- [PROMPT] Omit the images and return the remaining entries unchanged.
(RECORDED DATA)
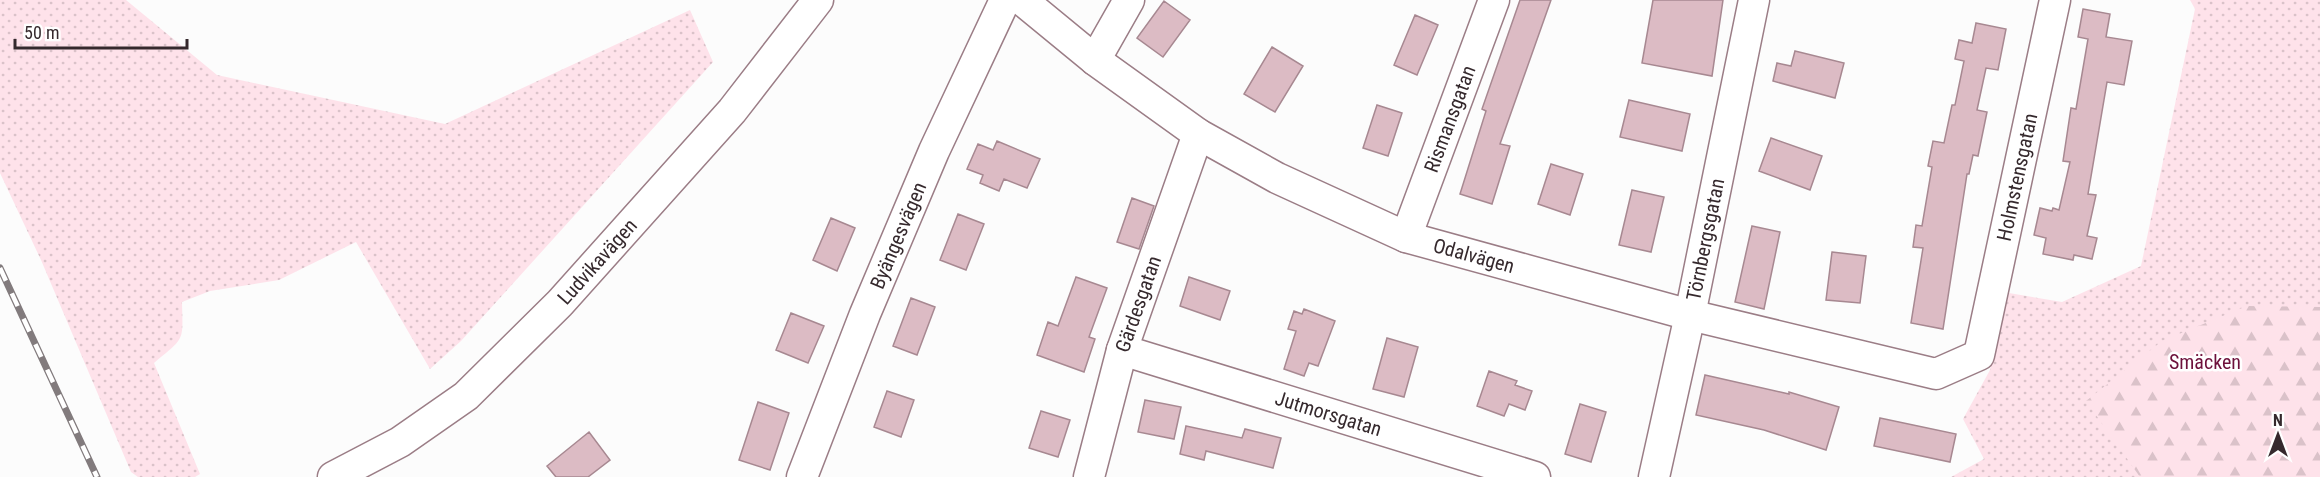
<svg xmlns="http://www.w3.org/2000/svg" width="2320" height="477" font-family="'Roboto Condensed',sans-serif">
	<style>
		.grass { fill: url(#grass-dots) }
		.forest { fill: url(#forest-firs) }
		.building { fill: #dcbbc4; stroke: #a78891; stroke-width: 1.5 }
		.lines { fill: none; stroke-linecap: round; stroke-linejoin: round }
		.minor-casing { stroke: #9b7d86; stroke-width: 33 }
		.minor { stroke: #fff; stroke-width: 30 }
		.rail-casing { stroke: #827b7d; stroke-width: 7 }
		.rail { stroke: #fff; stroke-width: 4.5; stroke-dasharray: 14; stroke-linecap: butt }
		.labels { text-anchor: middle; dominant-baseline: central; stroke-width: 5; stroke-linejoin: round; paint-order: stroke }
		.street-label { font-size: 20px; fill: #35292d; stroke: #fff }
		.park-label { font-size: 20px; fill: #6d103b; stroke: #fff }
	</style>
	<defs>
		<pattern id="grass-dots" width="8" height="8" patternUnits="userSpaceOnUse" patternTransform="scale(1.5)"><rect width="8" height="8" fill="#fee2ea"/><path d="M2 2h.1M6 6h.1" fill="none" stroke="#dac2c9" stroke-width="1.8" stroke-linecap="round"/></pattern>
		<pattern id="forest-firs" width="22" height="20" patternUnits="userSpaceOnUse" patternTransform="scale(1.5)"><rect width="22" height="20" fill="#fee2ea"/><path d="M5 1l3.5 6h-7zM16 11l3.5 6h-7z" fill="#dac2c9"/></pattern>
	</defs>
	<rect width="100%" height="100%" fill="#fcfcfc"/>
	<!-- grass -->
	<path class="grass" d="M0 0H126L217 75 445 124 690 10 713 62 461 341 430 369 356 242 279 280 210 291 182 302C183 343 185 337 154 363L200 474 195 477H138L131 472 41 260 0 173Z
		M2190 0H2320V477H1951L1984 459 1963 419 1990 370 2009 293 2062 302 2141 266 2195 9Z"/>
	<!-- forest -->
	<path class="forest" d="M2247 306 2320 307V477H2140L2086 401 2162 341Z"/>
	<!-- building -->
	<path class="building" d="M1520 0H1551L1500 144 1510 146 1492 204 1460 194 1486 111 1482 109Z
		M1653 0H1723L1712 76 1642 63Z
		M1164 1 1190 20 1163 57 1137 38Z
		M2083 9 2110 14 2106 37 2132 41 2124 85 2107 82 2088 194 2096 195 2087 236 2097 238 2092 259 2074 255 2073 260 2043 254 2046 238 2034 235 2040 208 2052 211 2053 208 2059 210 2070 162 2063 161 2071 108 2076 109 2088 39 2078 37Z
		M1415 15 1438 25 1417 75 1394 65Z
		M1976 23 2006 29 1998 70 1986 68 1977 110 1987 112 1978 156 1973 155 1969 174H1967L1943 329 1911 323 1923 248 1913 247 1916 225 1922 226 1932 167 1928 166 1933 141 1944 143 1952 105H1955L1964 61 1955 59 1959 40 1972 43Z
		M1272 47 1303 66 1275 112 1244 94Z
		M1795 51 1844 63 1835 98 1773 81 1777 63 1791 66Z
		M1629 100 1690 114 1682 151 1620 137Z
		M1377 105 1402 113 1388 156 1363 148Z
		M1771 138 1822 156 1810 190 1759 171Z
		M997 141 1040 159 1027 188 1004 179 999 191 980 183 983 175 967 169 978 144 993 150Z
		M1551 164 1583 174 1570 215 1538 204Z
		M1632 190 1664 197 1651 252 1619 245Z
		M1132 198 1154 206 1139 249 1117 242Z
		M958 214 984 224 966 270 940 260Z
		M831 218 855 228 837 271 813 260Z
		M1752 226 1780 232 1764 309 1735 302Z
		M1832 252 1866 256 1860 303 1826 300Z
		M1076 277 1107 288 1089 337 1095 339 1084 372 1037 355 1048 322 1058 326Z
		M1189 277 1230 291 1220 320 1180 306Z
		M911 298 935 307 917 355 893 346Z
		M1304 309 1335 321 1318 366 1309 363 1304 376 1284 369 1296 331 1288 329 1294 311 1302 314Z
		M791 313 824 326 808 363 776 350Z
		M1387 338 1418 347 1404 397 1373 389Z
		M1489 371 1517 381 1515 385 1532 391 1525 410 1509 404 1504 416 1477 406Z
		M1705 375 1789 394V392L1839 407 1826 450 1764 430 1696 415Z
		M887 391 914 400 901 437 874 427Z
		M1145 400 1181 407 1174 439 1138 432Z
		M758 402 789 413 770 470 739 460Z
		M1580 404 1606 412 1591 462 1565 454Z
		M1041 411 1070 420 1058 457 1029 448Z
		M1880 418 1956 434 1950 462 1874 446Z
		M1186 426 1242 438 1245 429 1281 438 1273 468 1206 451 1204 460 1180 454Z
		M589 432 610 460 588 477H556L547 466Z"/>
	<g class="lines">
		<!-- minor casing -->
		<g class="minor-casing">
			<g id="minor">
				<path id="s1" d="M1022 0 1095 60 1198 134 1277 178 1406 237 1690 315 1936 374 1979 355 2055 0"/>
				<path d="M1095 60 1129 0"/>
				<path id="s2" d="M1406 237 1494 0"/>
				<path id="s3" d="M1122 350 1535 477"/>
				<path id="s4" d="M333 477 400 442 466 396 560 303 732 111 818 0"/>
				<path id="s5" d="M802 477 865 314 934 151 1005 0"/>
				<path id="s6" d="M1089 477 1122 350 1198 134"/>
				<path id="s7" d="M1654 477 1690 315 1754 0"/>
			</g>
		</g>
		<!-- minor -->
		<use href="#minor" class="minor"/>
		<!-- rail casing -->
		<g class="rail-casing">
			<path id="rail" d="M0 268 97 477"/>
		</g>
		<!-- rail -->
		<use href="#rail" class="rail"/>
	</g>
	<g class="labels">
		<!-- street labels -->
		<g class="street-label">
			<text stroke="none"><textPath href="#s2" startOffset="126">Rismansgatan</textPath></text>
			<text stroke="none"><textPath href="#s1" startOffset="1230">Holmstensgatan</textPath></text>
			<text stroke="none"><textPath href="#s5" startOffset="260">Byängesvägen</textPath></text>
			<text stroke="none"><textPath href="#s7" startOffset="243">Törnbergsgatan</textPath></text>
			<text stroke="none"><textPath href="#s1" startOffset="524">Odalvägen</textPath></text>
			<text stroke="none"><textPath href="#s4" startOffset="344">Ludvikavägen</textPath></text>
			<text stroke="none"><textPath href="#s6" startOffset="180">Gärdesgatan</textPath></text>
			<text stroke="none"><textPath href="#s3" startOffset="216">Jutmorsgatan</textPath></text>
		</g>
		<!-- park labels -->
		<g class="park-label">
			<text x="2205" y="362">Smäcken</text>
		</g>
	</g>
	<!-- north arrow -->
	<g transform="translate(2278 435)" stroke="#ffffff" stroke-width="4.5" paint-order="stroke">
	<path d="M0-4.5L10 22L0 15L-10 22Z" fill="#35292d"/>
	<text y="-9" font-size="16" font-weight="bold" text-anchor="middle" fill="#35292d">N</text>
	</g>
	<!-- scale -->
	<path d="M15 39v9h172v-9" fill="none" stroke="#35292d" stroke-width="3"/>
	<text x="24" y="39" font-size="18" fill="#35292d" stroke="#ffffff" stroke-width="4.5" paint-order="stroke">50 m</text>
</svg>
(End RECORDED DATA)
- [ANSWER BELOW]
<svg xmlns="http://www.w3.org/2000/svg" width="2320" height="477" font-family="'Roboto Condensed',sans-serif">
	<style>
		.grass { fill: url(#grass-dots) }
		.forest { fill: url(#forest-firs) }
		.building { fill: #dcbbc4; stroke: #a78891; stroke-width: 1.5 }
		.lines { fill: none; stroke-linecap: round; stroke-linejoin: round }
		.minor-casing { stroke: #9b7d86; stroke-width: 33 }
		.minor { stroke: #fff; stroke-width: 30 }
		.rail-casing { stroke: #827b7d; stroke-width: 7 }
		.rail { stroke: #fff; stroke-width: 4.5; stroke-dasharray: 14; stroke-linecap: butt }
		.labels { text-anchor: middle; dominant-baseline: central; stroke-width: 5; stroke-linejoin: round; paint-order: stroke }
		.street-label { font-size: 20px; fill: #35292d; stroke: #fff }
		.park-label { font-size: 20px; fill: #6d103b; stroke: #fff }
	</style>
	<defs>
		<pattern id="grass-dots" width="8" height="8" patternUnits="userSpaceOnUse" patternTransform="scale(1.5)"><rect width="8" height="8" fill="#fee2ea"/><path d="M2 2h.1M6 6h.1" fill="none" stroke="#dac2c9" stroke-width="1.8" stroke-linecap="round"/></pattern>
		<pattern id="forest-firs" width="22" height="20" patternUnits="userSpaceOnUse" patternTransform="scale(1.5)"><rect width="22" height="20" fill="#fee2ea"/><path d="M5 1l3.5 6h-7zM16 11l3.5 6h-7z" fill="#dac2c9"/></pattern>
	</defs>
	<rect width="100%" height="100%" fill="#fcfcfc"/>
	<!-- grass -->
	<path class="grass" d="M0 0H126L217 75 445 124 690 10 713 62 461 341 430 369 356 242 279 280 210 291 182 302C183 343 185 337 154 363L200 474 195 477H138L131 472 41 260 0 173Z
		M2190 0H2320V477H1951L1984 459 1963 419 1990 370 2009 293 2062 302 2141 266 2195 9Z"/>
	<!-- forest -->
	<path class="forest" d="M2247 306 2320 307V477H2140L2086 401 2162 341Z"/>
	<!-- building -->
	<path class="building" d="M1520 0H1551L1500 144 1510 146 1492 204 1460 194 1486 111 1482 109Z
		M1653 0H1723L1712 76 1642 63Z
		M1164 1 1190 20 1163 57 1137 38Z
		M2083 9 2110 14 2106 37 2132 41 2124 85 2107 82 2088 194 2096 195 2087 236 2097 238 2092 259 2074 255 2073 260 2043 254 2046 238 2034 235 2040 208 2052 211 2053 208 2059 210 2070 162 2063 161 2071 108 2076 109 2088 39 2078 37Z
		M1415 15 1438 25 1417 75 1394 65Z
		M1976 23 2006 29 1998 70 1986 68 1977 110 1987 112 1978 156 1973 155 1969 174H1967L1943 329 1911 323 1923 248 1913 247 1916 225 1922 226 1932 167 1928 166 1933 141 1944 143 1952 105H1955L1964 61 1955 59 1959 40 1972 43Z
		M1272 47 1303 66 1275 112 1244 94Z
		M1795 51 1844 63 1835 98 1773 81 1777 63 1791 66Z
		M1629 100 1690 114 1682 151 1620 137Z
		M1377 105 1402 113 1388 156 1363 148Z
		M1771 138 1822 156 1810 190 1759 171Z
		M997 141 1040 159 1027 188 1004 179 999 191 980 183 983 175 967 169 978 144 993 150Z
		M1551 164 1583 174 1570 215 1538 204Z
		M1632 190 1664 197 1651 252 1619 245Z
		M1132 198 1154 206 1139 249 1117 242Z
		M958 214 984 224 966 270 940 260Z
		M831 218 855 228 837 271 813 260Z
		M1752 226 1780 232 1764 309 1735 302Z
		M1832 252 1866 256 1860 303 1826 300Z
		M1076 277 1107 288 1089 337 1095 339 1084 372 1037 355 1048 322 1058 326Z
		M1189 277 1230 291 1220 320 1180 306Z
		M911 298 935 307 917 355 893 346Z
		M1304 309 1335 321 1318 366 1309 363 1304 376 1284 369 1296 331 1288 329 1294 311 1302 314Z
		M791 313 824 326 808 363 776 350Z
		M1387 338 1418 347 1404 397 1373 389Z
		M1489 371 1517 381 1515 385 1532 391 1525 410 1509 404 1504 416 1477 406Z
		M1705 375 1789 394V392L1839 407 1826 450 1764 430 1696 415Z
		M887 391 914 400 901 437 874 427Z
		M1145 400 1181 407 1174 439 1138 432Z
		M758 402 789 413 770 470 739 460Z
		M1580 404 1606 412 1591 462 1565 454Z
		M1041 411 1070 420 1058 457 1029 448Z
		M1880 418 1956 434 1950 462 1874 446Z
		M1186 426 1242 438 1245 429 1281 438 1273 468 1206 451 1204 460 1180 454Z
		M589 432 610 460 588 477H556L547 466Z"/>
	<g class="lines">
		<!-- minor casing -->
		<g class="minor-casing">
			<g id="minor">
				<path id="s1" d="M1022 0 1095 60 1198 134 1277 178 1406 237 1690 315 1936 374 1979 355 2055 0"/>
				<path d="M1095 60 1129 0"/>
				<path id="s2" d="M1406 237 1494 0"/>
				<path id="s3" d="M1122 350 1535 477"/>
				<path id="s4" d="M333 477 400 442 466 396 560 303 732 111 818 0"/>
				<path id="s5" d="M802 477 865 314 934 151 1005 0"/>
				<path id="s6" d="M1089 477 1122 350 1198 134"/>
				<path id="s7" d="M1654 477 1690 315 1754 0"/>
			</g>
		</g>
		<!-- minor -->
		<use href="#minor" class="minor"/>
		<!-- rail casing -->
		<g class="rail-casing">
			<path id="rail" d="M0 268 97 477"/>
		</g>
		<!-- rail -->
		<use href="#rail" class="rail"/>
	</g>
	<g class="labels">
		<!-- street labels -->
		<g class="street-label">
			<text stroke="none"><textPath href="#s2" startOffset="126">Rismansgatan</textPath></text>
			<text stroke="none"><textPath href="#s1" startOffset="1230">Holmstensgatan</textPath></text>
			<text stroke="none"><textPath href="#s5" startOffset="260">Byängesvägen</textPath></text>
			<text stroke="none"><textPath href="#s7" startOffset="243">Törnbergsgatan</textPath></text>
			<text stroke="none"><textPath href="#s1" startOffset="524">Odalvägen</textPath></text>
			<text stroke="none"><textPath href="#s4" startOffset="344">Ludvikavägen</textPath></text>
			<text stroke="none"><textPath href="#s6" startOffset="180">Gärdesgatan</textPath></text>
			<text stroke="none"><textPath href="#s3" startOffset="216">Jutmorsgatan</textPath></text>
		</g>
		<!-- park labels -->
		<g class="park-label">
			<text x="2205" y="362">Smäcken</text>
		</g>
	</g>
	<!-- north arrow -->
	<g transform="translate(2278 435)" stroke="#ffffff" stroke-width="4.5" paint-order="stroke">
	<path d="M0-4.5L10 22L0 15L-10 22Z" fill="#35292d"/>
	<text y="-9" font-size="16" font-weight="bold" text-anchor="middle" fill="#35292d">N</text>
	</g>
	<!-- scale -->
	<path d="M15 39v9h172v-9" fill="none" stroke="#35292d" stroke-width="3"/>
	<text x="24" y="39" font-size="18" fill="#35292d" stroke="#ffffff" stroke-width="4.5" paint-order="stroke">50 m</text>
</svg>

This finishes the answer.